Fair 4-sided die — maximum entropy (bits)

counts = [1, 1, 1, 1] → p = [0.25]×4

  1. each tᵢ = −0.25·log₂(0.25) = −0.25·(−2) = 0.5
  2. H = 4 × 0.5 = 2.0000 bits
  3. Hmax = log₂4 = 2 → H = Hmax, efficiency = 1.0 (uniform)
  4. Cross-check (counts form): log₂4 − (1/4)·Σ(1·log₂1) = 2 − 0 = 2.0000 ✓

Information gain — ID3 “Play Tennis” / Outlook (bits)

children Sunny [2,3], Overcast [4,0], Rain [3,2]

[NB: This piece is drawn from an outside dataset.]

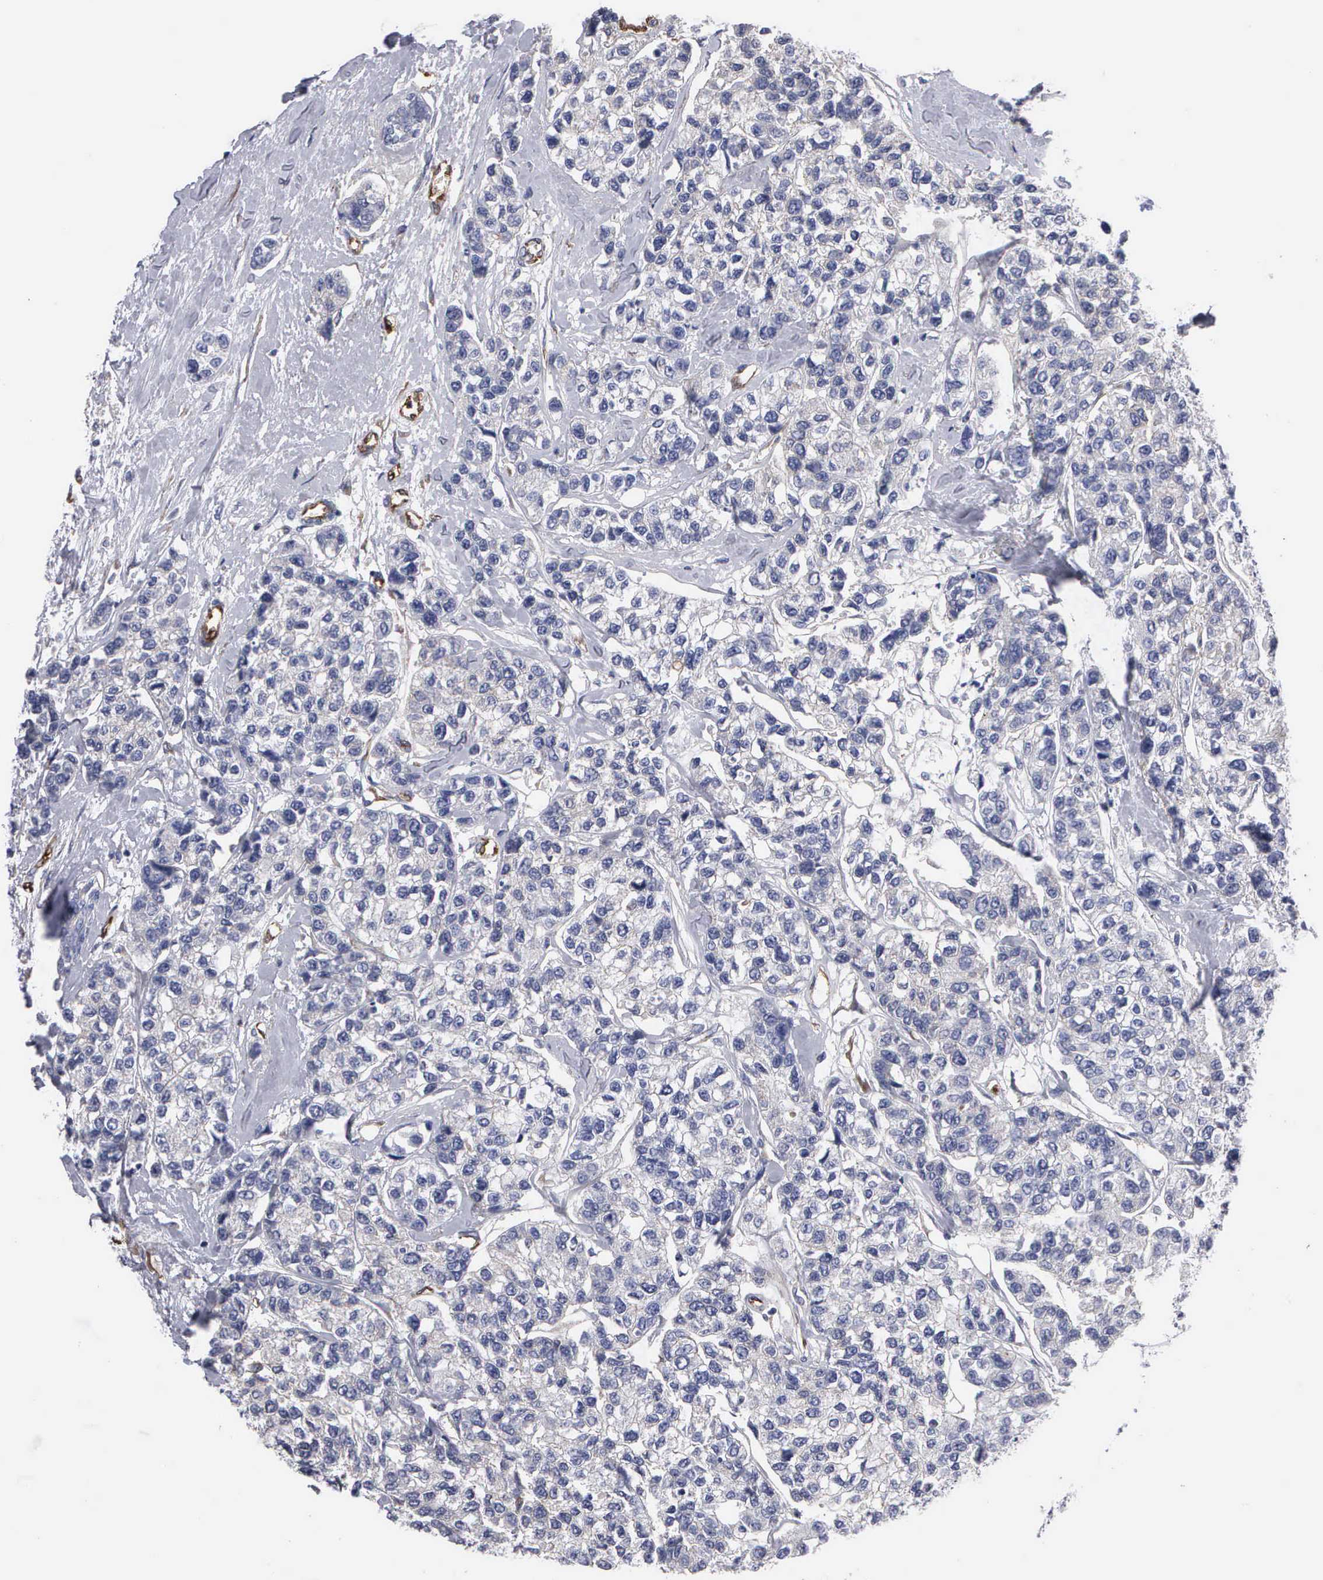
{"staining": {"intensity": "negative", "quantity": "none", "location": "none"}, "tissue": "breast cancer", "cell_type": "Tumor cells", "image_type": "cancer", "snomed": [{"axis": "morphology", "description": "Duct carcinoma"}, {"axis": "topography", "description": "Breast"}], "caption": "There is no significant positivity in tumor cells of breast cancer (invasive ductal carcinoma).", "gene": "RDX", "patient": {"sex": "female", "age": 51}}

  1. Parent = column sums = [9, 5], |S| = 14
  2. H(S) = −(9/14·log₂9/14 + 5/14·log₂5/14) = 0.9403 bits
  3. H(Sunny[2,3]) = 0.9710; H(Overcast[4,0]) = 0 (pure); H(Rain[3,2]) = 0.9710
  4. Weighted = (5/14)·0.9710 + (4/14)·0 + (5/14)·0.9710 = 0.6935
  5. Gain(Outlook) = 0.9403 − 0.6935 = 0.2467 bits — matches the textbook

Frequently asked questions

Sources & references

The formulas and conventions on this page were last cross-checked against Shannon's paper, SciPy, and the ID3 definition on 2026-06-10. Worked examples reproduce to the displayed precision against scipy.stats.entropy and the canonical decision-tree textbook values.